In this May 7, 2020, file photo, a pedestrian walks by The Framing Gallery, closed due to the COVID-19 pandemic, in Grosse Pointe, Mich. If you’re one of the millions of Americans making less or receiving unemployment benefits because of the coronavirus pandemic, you’re probably working to recalibrate your finances. If you don’t have any savings, it’s smart to minimize debt payments for a month or two so you can gather cash to have on hand.
(The Center Square) – Michigan was in the top 5 U.S. states reporting the largest decreases in initial unemployment claims for the week ending July 11.

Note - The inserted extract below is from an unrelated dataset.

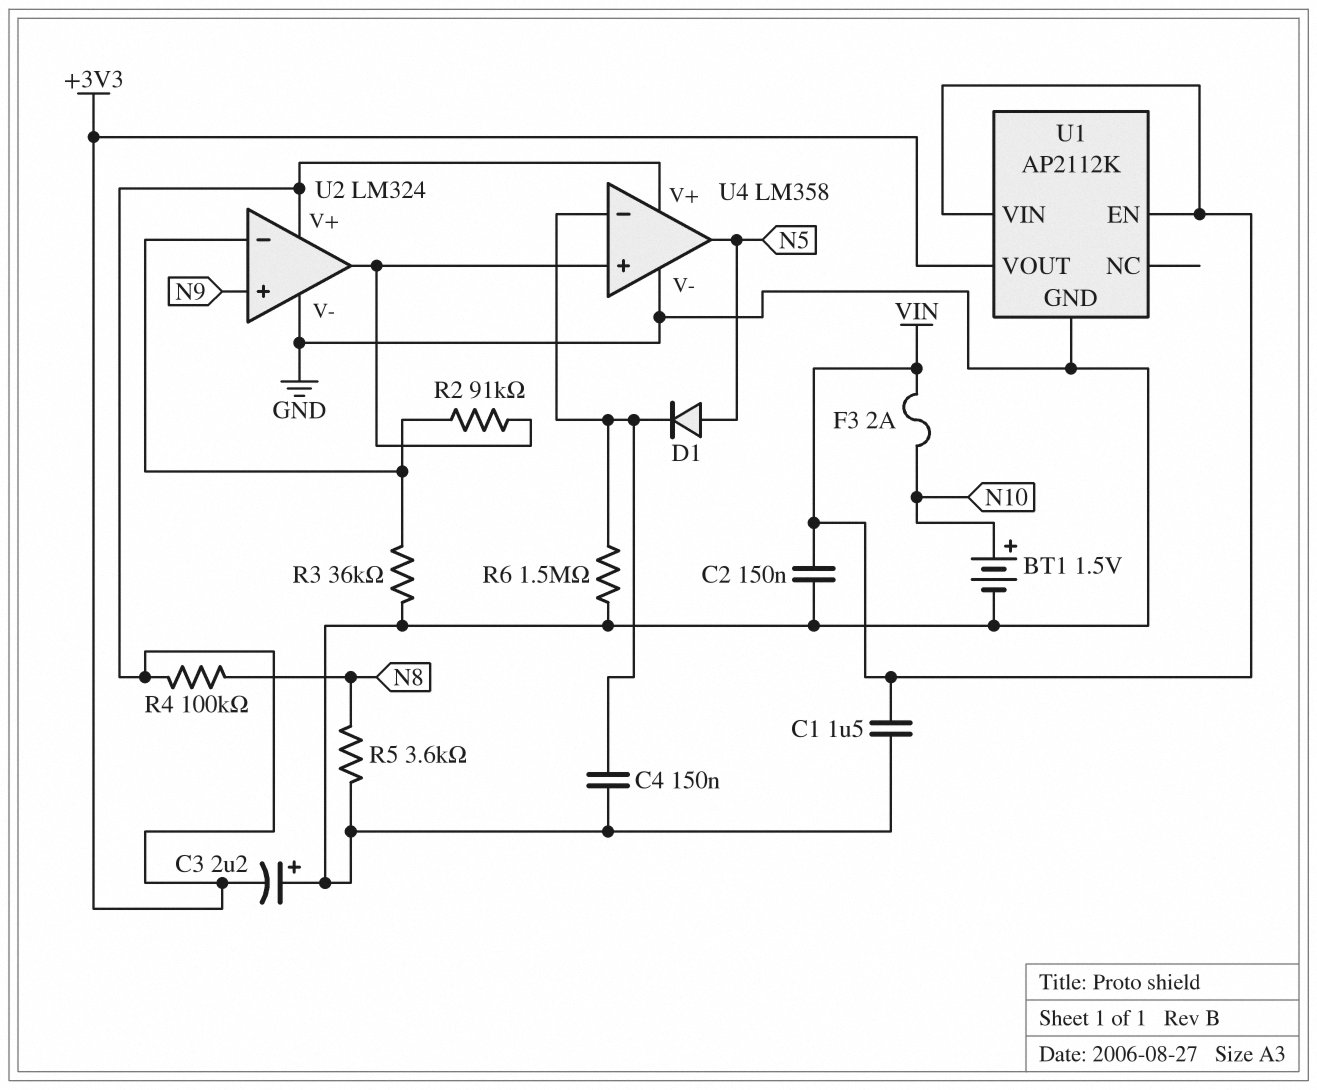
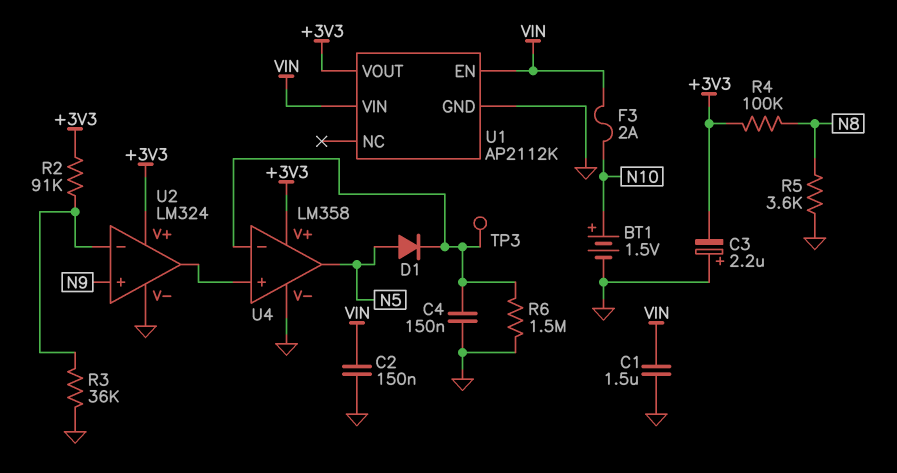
R2: 91k (U2/in-, U2/out) -> 91k (+3V3, U2/in-)
TP3: none -> test point (U4/in-)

The state reported a 6,882 week-over-week decline in new claims for that week. New claims in Michigan dropped by another 5,884 claims the week ending July 18.
The state isn’t entirely out of the woods yet, however.
Michigan’s unemployment stands at 506,099 total claims as of July 18, according to U.S. Department of Labor data released Thursday morning.
The DOL reported 21,836 new claims in Michigan for the week ending July 18, marking 5,884 new claims below the previous week’s 27,720 initial claims.
National numbers jumped 109,000 initial claims for the week ending July 18 to 1,416,000 total claims, bumping the nation’s unemployment to just above 11 percent.
The largest increases in initial claims for the week ending July 11 were in Florida (+65,890), Georgia (+33,292), California (+20,123), Washington (+16,116), and Indiana (+6,258), while the largest decreases were in Maryland (-13,728), Texas (-11,583), New Jersey (-8,577), Michigan (-6,882), and Louisiana (-5,066).
The highest insured unemployment rates in the week ending July 4 were in Puerto Rico (26.0), Nevada (21.3), Hawaii (20.7), Georgia (18.0), California (16.9), Louisiana (16.6), New York (16.1), Connecticut (15.4), the Virgin Islands (15.2), and Massachusetts (15.0).